In February 2012 – long before the war in Ukraine – images went around the world denouncing Vladimir Putin’s Russia: activists from the punk band Pussy Riot performed the socially critical action ‘Punk Prayer’ in a church in Moscow, including a general settlement with Putin.

As a result, members of the band ended up in a prison camp, convicted of ‘hooliganism out of religious hatred’. Nadya Tolokonnikova also spent two years in prison in Siberia.

Look through bars
Your cell bed can now also be tested in the operating room. The view through the bars is focused on a video wall that plays Pussy Riot protests on a loop. This is just a small part of the impressive exhibition “Rage/Wut” (until October 20). For the first time, the young artist von Tolokonnikova shows her videos, images and installations in the museum.

In memory of a well-known Kremlin critic
In the video ‘Putin’s Ashes’, women from Ukraine, Russia and Belarus wear the typical Pussy Riot masks and burn Putin’s image. Portraits of anonymous Pussy Riot members are surrounded by a halo full of protest messages, and Kremlin critic Alexei Navalny is also commemorated.
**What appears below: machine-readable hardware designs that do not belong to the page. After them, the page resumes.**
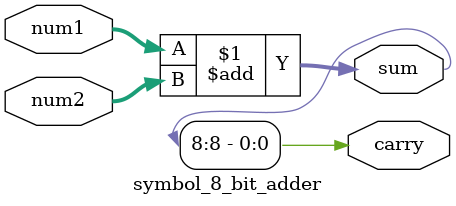
<source format=v>
`timescale 1ns / 1ps
module symbol_8_bit_adder(num1, num2, sum,carry);
    input [7:0] num1;
    input [7:0] num2;
    output [8:0] sum;
    output carry;
    
  assign  sum = num1 + num2;
  assign carry = sum[8];
endmodule 

</source>
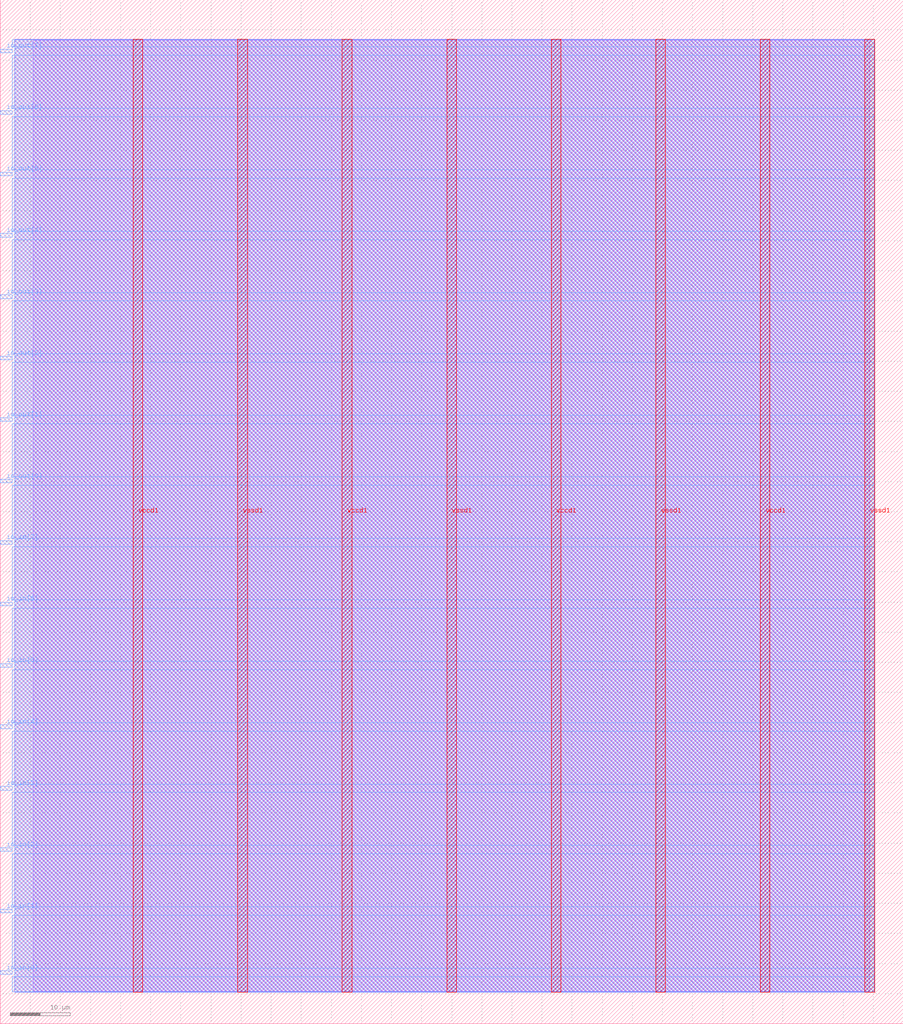
<source format=lef>
VERSION 5.7 ;
  NOWIREEXTENSIONATPIN ON ;
  DIVIDERCHAR "/" ;
  BUSBITCHARS "[]" ;
MACRO vaishnavachath_rotary_toplevel
  CLASS BLOCK ;
  FOREIGN vaishnavachath_rotary_toplevel ;
  ORIGIN 0.000 0.000 ;
  SIZE 150.000 BY 170.000 ;
  PIN io_in[0]
    DIRECTION INPUT ;
    USE SIGNAL ;
    PORT
      LAYER met3 ;
        RECT 0.000 8.200 2.000 8.800 ;
    END
  END io_in[0]
  PIN io_in[1]
    DIRECTION INPUT ;
    USE SIGNAL ;
    PORT
      LAYER met3 ;
        RECT 0.000 18.400 2.000 19.000 ;
    END
  END io_in[1]
  PIN io_in[2]
    DIRECTION INPUT ;
    USE SIGNAL ;
    PORT
      LAYER met3 ;
        RECT 0.000 28.600 2.000 29.200 ;
    END
  END io_in[2]
  PIN io_in[3]
    DIRECTION INPUT ;
    USE SIGNAL ;
    PORT
      LAYER met3 ;
        RECT 0.000 38.800 2.000 39.400 ;
    END
  END io_in[3]
  PIN io_in[4]
    DIRECTION INPUT ;
    USE SIGNAL ;
    PORT
      LAYER met3 ;
        RECT 0.000 49.000 2.000 49.600 ;
    END
  END io_in[4]
  PIN io_in[5]
    DIRECTION INPUT ;
    USE SIGNAL ;
    PORT
      LAYER met3 ;
        RECT 0.000 59.200 2.000 59.800 ;
    END
  END io_in[5]
  PIN io_in[6]
    DIRECTION INPUT ;
    USE SIGNAL ;
    PORT
      LAYER met3 ;
        RECT 0.000 69.400 2.000 70.000 ;
    END
  END io_in[6]
  PIN io_in[7]
    DIRECTION INPUT ;
    USE SIGNAL ;
    PORT
      LAYER met3 ;
        RECT 0.000 79.600 2.000 80.200 ;
    END
  END io_in[7]
  PIN io_out[0]
    DIRECTION OUTPUT TRISTATE ;
    USE SIGNAL ;
    PORT
      LAYER met3 ;
        RECT 0.000 89.800 2.000 90.400 ;
    END
  END io_out[0]
  PIN io_out[1]
    DIRECTION OUTPUT TRISTATE ;
    USE SIGNAL ;
    PORT
      LAYER met3 ;
        RECT 0.000 100.000 2.000 100.600 ;
    END
  END io_out[1]
  PIN io_out[2]
    DIRECTION OUTPUT TRISTATE ;
    USE SIGNAL ;
    PORT
      LAYER met3 ;
        RECT 0.000 110.200 2.000 110.800 ;
    END
  END io_out[2]
  PIN io_out[3]
    DIRECTION OUTPUT TRISTATE ;
    USE SIGNAL ;
    PORT
      LAYER met3 ;
        RECT 0.000 120.400 2.000 121.000 ;
    END
  END io_out[3]
  PIN io_out[4]
    DIRECTION OUTPUT TRISTATE ;
    USE SIGNAL ;
    PORT
      LAYER met3 ;
        RECT 0.000 130.600 2.000 131.200 ;
    END
  END io_out[4]
  PIN io_out[5]
    DIRECTION OUTPUT TRISTATE ;
    USE SIGNAL ;
    PORT
      LAYER met3 ;
        RECT 0.000 140.800 2.000 141.400 ;
    END
  END io_out[5]
  PIN io_out[6]
    DIRECTION OUTPUT TRISTATE ;
    USE SIGNAL ;
    PORT
      LAYER met3 ;
        RECT 0.000 151.000 2.000 151.600 ;
    END
  END io_out[6]
  PIN io_out[7]
    DIRECTION OUTPUT TRISTATE ;
    USE SIGNAL ;
    PORT
      LAYER met3 ;
        RECT 0.000 161.200 2.000 161.800 ;
    END
  END io_out[7]
  PIN vccd1
    DIRECTION INOUT ;
    USE POWER ;
    PORT
      LAYER met4 ;
        RECT 22.085 5.200 23.685 163.440 ;
    END
    PORT
      LAYER met4 ;
        RECT 56.815 5.200 58.415 163.440 ;
    END
    PORT
      LAYER met4 ;
        RECT 91.545 5.200 93.145 163.440 ;
    END
    PORT
      LAYER met4 ;
        RECT 126.275 5.200 127.875 163.440 ;
    END
  END vccd1
  PIN vssd1
    DIRECTION INOUT ;
    USE GROUND ;
    PORT
      LAYER met4 ;
        RECT 39.450 5.200 41.050 163.440 ;
    END
    PORT
      LAYER met4 ;
        RECT 74.180 5.200 75.780 163.440 ;
    END
    PORT
      LAYER met4 ;
        RECT 108.910 5.200 110.510 163.440 ;
    END
    PORT
      LAYER met4 ;
        RECT 143.640 5.200 145.240 163.440 ;
    END
  END vssd1
  OBS
      LAYER li1 ;
        RECT 5.520 5.355 144.440 163.285 ;
      LAYER met1 ;
        RECT 2.370 5.200 145.240 163.440 ;
      LAYER met2 ;
        RECT 2.390 5.255 145.210 163.385 ;
      LAYER met3 ;
        RECT 2.000 162.200 145.230 163.365 ;
        RECT 2.400 160.800 145.230 162.200 ;
        RECT 2.000 152.000 145.230 160.800 ;
        RECT 2.400 150.600 145.230 152.000 ;
        RECT 2.000 141.800 145.230 150.600 ;
        RECT 2.400 140.400 145.230 141.800 ;
        RECT 2.000 131.600 145.230 140.400 ;
        RECT 2.400 130.200 145.230 131.600 ;
        RECT 2.000 121.400 145.230 130.200 ;
        RECT 2.400 120.000 145.230 121.400 ;
        RECT 2.000 111.200 145.230 120.000 ;
        RECT 2.400 109.800 145.230 111.200 ;
        RECT 2.000 101.000 145.230 109.800 ;
        RECT 2.400 99.600 145.230 101.000 ;
        RECT 2.000 90.800 145.230 99.600 ;
        RECT 2.400 89.400 145.230 90.800 ;
        RECT 2.000 80.600 145.230 89.400 ;
        RECT 2.400 79.200 145.230 80.600 ;
        RECT 2.000 70.400 145.230 79.200 ;
        RECT 2.400 69.000 145.230 70.400 ;
        RECT 2.000 60.200 145.230 69.000 ;
        RECT 2.400 58.800 145.230 60.200 ;
        RECT 2.000 50.000 145.230 58.800 ;
        RECT 2.400 48.600 145.230 50.000 ;
        RECT 2.000 39.800 145.230 48.600 ;
        RECT 2.400 38.400 145.230 39.800 ;
        RECT 2.000 29.600 145.230 38.400 ;
        RECT 2.400 28.200 145.230 29.600 ;
        RECT 2.000 19.400 145.230 28.200 ;
        RECT 2.400 18.000 145.230 19.400 ;
        RECT 2.000 9.200 145.230 18.000 ;
        RECT 2.400 7.800 145.230 9.200 ;
        RECT 2.000 5.275 145.230 7.800 ;
  END
END vaishnavachath_rotary_toplevel
END LIBRARY


</source>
Sex dolls offer resistance
“My work can also be seen in Russia via social media,” says Tolokonnikova in the ‘Krone’ lecture. “There is hope for change.” In the eyes of the Russian government, she is a criminal and her whereabouts abroad are secret. In the chapel in front of the OR there is another provocative installation: sex dolls in Pussy Riot style as symbols of feminist resistance.